Ufficialmente, è la storia di una donna – Maracaibo, “sexy ballerina” – che fugge e tradisce, che vive al ritmo di passioni fugaci e colpi di scena tropicali. Ma se ci si ferma un attimo, si scopre che non è soltanto un racconto da spiaggia: è un manifesto di spostamento e precarietà emotiva. Maracaibo non resta mai ferma; cambia luogo, ruolo, identità. È un personaggio che balla su un terreno instabile, e proprio lì trova la sua forza.
Nell’Italia degli anni Duemila, all’alba della globalizzazione di massa, quell’idea di movimento perpetuo era già familiare: l’ansia di non restare indietro, la voglia di reinventarsi, il mescolarsi di lingue e culture nei centri urbani. Maracaibo – col suo spagnolo da cartolina, i nomi esotici, il ritmo trascinante – diventava colonna sonora di una società che cercava di essere cosmopolita, senza smettere di portare in spiaggia l’ombrellone pieghevole e la borsa frigo.

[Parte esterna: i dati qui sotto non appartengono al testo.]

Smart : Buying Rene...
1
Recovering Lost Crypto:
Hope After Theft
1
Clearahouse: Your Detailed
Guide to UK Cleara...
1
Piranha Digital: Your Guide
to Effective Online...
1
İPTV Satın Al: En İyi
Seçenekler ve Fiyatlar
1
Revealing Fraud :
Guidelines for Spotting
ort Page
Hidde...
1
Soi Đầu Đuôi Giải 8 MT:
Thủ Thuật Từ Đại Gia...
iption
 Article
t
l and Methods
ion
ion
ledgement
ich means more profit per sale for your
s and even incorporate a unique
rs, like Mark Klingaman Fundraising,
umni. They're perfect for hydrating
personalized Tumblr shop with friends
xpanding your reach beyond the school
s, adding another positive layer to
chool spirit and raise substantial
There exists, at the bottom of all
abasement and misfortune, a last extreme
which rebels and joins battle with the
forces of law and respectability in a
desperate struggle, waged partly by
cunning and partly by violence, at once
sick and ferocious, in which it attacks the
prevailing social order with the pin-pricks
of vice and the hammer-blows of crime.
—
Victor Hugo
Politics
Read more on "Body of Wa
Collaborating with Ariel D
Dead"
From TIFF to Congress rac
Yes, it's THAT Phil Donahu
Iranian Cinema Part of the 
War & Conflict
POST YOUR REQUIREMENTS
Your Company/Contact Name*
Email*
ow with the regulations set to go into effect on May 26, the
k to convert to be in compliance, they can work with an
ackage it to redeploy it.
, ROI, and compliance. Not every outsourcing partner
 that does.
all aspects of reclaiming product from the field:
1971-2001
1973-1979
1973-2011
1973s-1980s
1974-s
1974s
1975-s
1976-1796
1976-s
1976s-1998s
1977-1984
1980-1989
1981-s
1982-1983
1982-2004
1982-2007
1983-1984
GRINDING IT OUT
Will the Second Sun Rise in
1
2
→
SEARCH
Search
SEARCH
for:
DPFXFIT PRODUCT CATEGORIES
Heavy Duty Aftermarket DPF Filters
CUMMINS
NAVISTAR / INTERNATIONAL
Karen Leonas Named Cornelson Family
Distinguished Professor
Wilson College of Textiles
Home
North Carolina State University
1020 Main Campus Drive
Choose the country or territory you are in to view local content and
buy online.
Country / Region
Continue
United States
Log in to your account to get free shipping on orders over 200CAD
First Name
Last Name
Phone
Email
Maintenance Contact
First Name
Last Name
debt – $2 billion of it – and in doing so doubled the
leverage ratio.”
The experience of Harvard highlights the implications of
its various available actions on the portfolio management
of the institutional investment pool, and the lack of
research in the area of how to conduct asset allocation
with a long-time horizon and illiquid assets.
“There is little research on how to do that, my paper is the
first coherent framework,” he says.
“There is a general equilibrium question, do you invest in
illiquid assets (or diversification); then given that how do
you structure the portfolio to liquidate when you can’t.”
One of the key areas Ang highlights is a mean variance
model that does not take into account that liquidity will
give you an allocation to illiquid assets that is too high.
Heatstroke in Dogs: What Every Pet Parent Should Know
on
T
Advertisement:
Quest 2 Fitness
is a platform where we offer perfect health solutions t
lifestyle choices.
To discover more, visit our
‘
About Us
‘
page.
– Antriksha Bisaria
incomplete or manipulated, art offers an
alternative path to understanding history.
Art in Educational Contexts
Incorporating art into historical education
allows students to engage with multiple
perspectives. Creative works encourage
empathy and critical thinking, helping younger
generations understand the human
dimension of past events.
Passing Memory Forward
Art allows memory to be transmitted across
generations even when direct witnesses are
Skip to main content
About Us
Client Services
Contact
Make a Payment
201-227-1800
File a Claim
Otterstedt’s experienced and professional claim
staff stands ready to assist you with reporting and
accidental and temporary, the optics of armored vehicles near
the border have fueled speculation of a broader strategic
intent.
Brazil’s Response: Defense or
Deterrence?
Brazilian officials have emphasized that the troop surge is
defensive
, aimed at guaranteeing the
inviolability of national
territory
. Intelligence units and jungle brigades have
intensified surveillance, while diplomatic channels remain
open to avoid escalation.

La sua leggerezza era ingannevole: dietro il ritornello che si presta al coro di gruppo, si nascondeva un’idea profonda di sopravvivenza. Maracaibo si salva sempre, anche quando perde tutto. Non si fissa sugli amori che svaniscono, sulle amicizie tradite o sulle fughe rocambolesche: lei va avanti, perché l’unica costante è il movimento.
E forse è questo il motivo per cui, ogni estate, in un villaggio turistico o a una festa di paese, Maracaibo torna a risuonare come se fosse nuova: non è un pezzo vintage, ma un rituale collettivo. Una canzone che ci ricorda, con ritmo e ironia, che il modo migliore per sopravvivere ai cambiamenti — sociali, economici o sentimentali — è continuare a ballare, anche quando il terreno sotto i piedi è sabbia che scotta.